**WHAT THIS TASK INVOLVES**:
Collect every line in the records below that contains the string "extension". Case counts, so match capitals and lowercase letters exactly.

**MATERIAL FOR THIS TASK**:
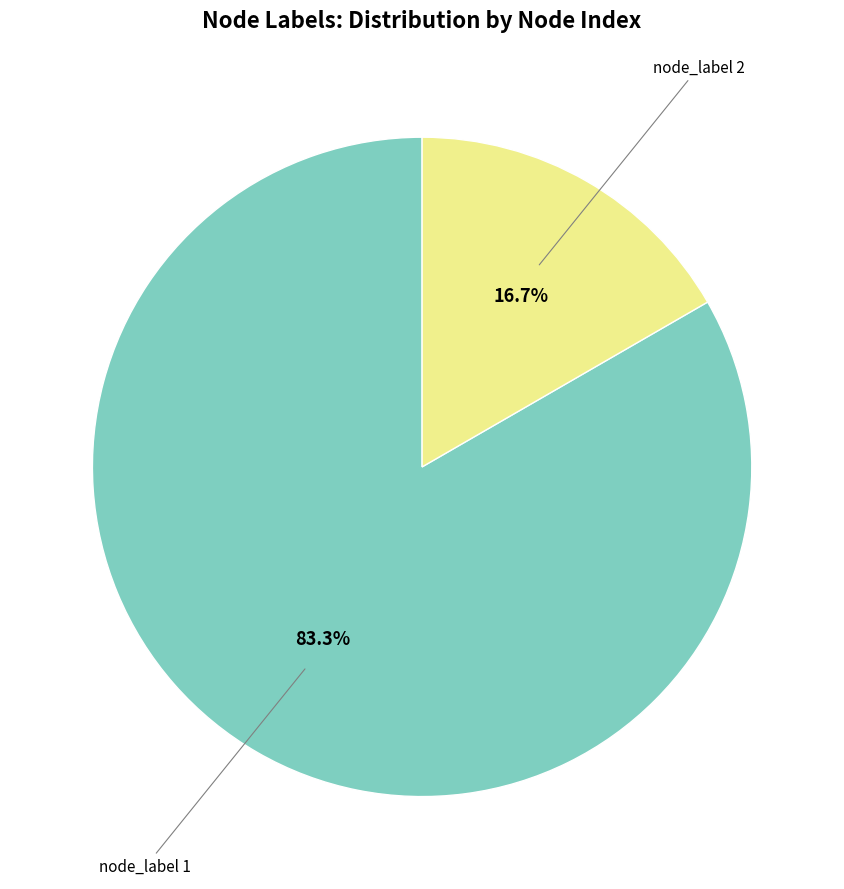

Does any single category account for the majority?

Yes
==
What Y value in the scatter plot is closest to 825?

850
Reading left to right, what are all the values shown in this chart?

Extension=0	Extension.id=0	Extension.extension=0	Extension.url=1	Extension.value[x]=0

**COMPLETED TASK**:
Extension=0	Extension.id=0	Extension.extension=0	Extension.url=1	Extension.value[x]=0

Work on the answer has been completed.